W zamian za to proponuje zrozumienie funkcjonowania niezwykłych umysłów osób z autyzmem, także wynikających z niego trudności, jednocześnie ukazując, w jaki sposób można pomóc w konkretnej problemowej sytuacji. Uzmysławia tym samym, jak wiele zależy od zrozumienia odmiennego sposobu myślenia i postrzegania.
Prawdomówni i uczciwi
„Uwięziony umysł” jest opowieścią o ludziach niezdolnych do kłamstwa, oszustwa, okrucieństwa i upokarzania innych. Zdolnych jednak do szczerej bliskości, okazywania troski i przyjaźni, jeśli tylko przyjmie się ich takimi, jakimi są, jeśli jest się godnym ich przyjaźni i do niej dojrzałym. Zdolnych także do uczestniczenia w życiu społecznym, jednak pod warunkiem, że ze społeczeństwa nie zostaną wykluczeni. Takie wykluczenie nie jest niczym innym jak odrzuceniem daru, którym jest życie każdej z tych wyjątkowych osób, niepojętych w swej delikatności i wrażliwości. Jest pozbyciem się problemów, z jakimi borykają się autycy, zamiast udzielenia potrzebnego im wsparcia.

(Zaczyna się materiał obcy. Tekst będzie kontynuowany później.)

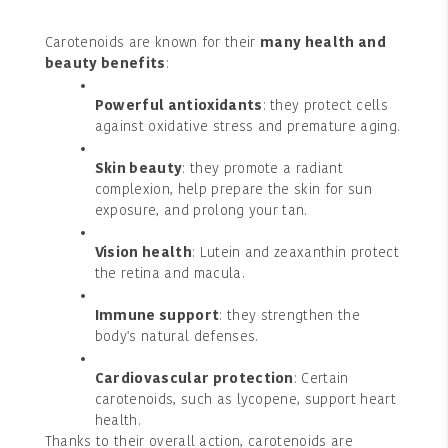
Carotenoids are known for their
many health and
beauty benefits
:
Powerful antioxidants
: they protect cells
against oxidative stress and premature aging.
Skin beauty
: they promote a radiant
complexion, help prepare the skin for sun
exposure, and prolong your tan.
Vision health
: Lutein and zeaxanthin protect
the retina and macula.
Immune support
: they strengthen the
body's natural defenses.
Cardiovascular protection
: Certain
carotenoids, such as lycopene, support heart
health.
Thanks to their overall action, carotenoids are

Autor objaśnia, czym jest autyzm. Nie daje pewności co do szans wyzdrowienia. Przeciwnie, sugeruje, że rzadko się to zdarza. A jednak budzi nadzieję. Peter Szatmari jest człowiekiem, który potrafi dotrzeć do świata autysty, potrafi go doskonale zrozumieć. Tym samym ukazuje prowadzącą tam ścieżkę. Uczy umiejętności wnikania do umysłu dziecka zamkniętego w granicach własnych przeżyć. Nagroda za ten wysiłek nie jest znikoma. Jest nią wewnętrzna przemiana obu stron nadająca życiu głęboki sens.
To nie wszystko. Akceptacja diagnozy i zgoda na zrządzenie losu, wnosząca tak wiele światła, jest dopiero początkiem. Rzadkie przypadki wyleczenia nie są skutkiem nadzwyczajnych cudów. Po prostu nieczęsto spotyka się ludzi gotowych i zdolnych uczynić ten pierwszy krok. A tylko dzięki takim właśnie osobom możliwe jest doskonalenie społecznych i komunikacyjnych kompetencji, które prowadzi do poprawy codziennego funkcjonowania autystów, dając im tym samym szansę na szczęśliwe życie. „Uwięziony umysł” pomaga takim KIMŚ — wyciągającym pomocną dłoń — się stać.
Przez wzgląd na wszystkie ważne wskazówki, czytelne opisanie dotychczas nieporuszanych kwestii, ukazanie zaskakujących, pomysłowych i często zabawnych rozwiązań danych problemów, a także przekazanie fachowej wiedzy umożliwiającej poczucie stabilizacji, której braku doświadczają bliscy autyka, należy uznać „Uwięziony umysł” za pozycję wyjątkową. Z uwagi na te wszystkie aspekty z pełnym zaangażowaniem, szczerością i ufnością naświetlone nam przez autora opierającego się na własnym, wieloletnim i bogatym doświadczeniu, a także na fakt, że zwyczajnie daje prawdziwe wsparcie — jest to bardzo cenna i jedyna taka książka.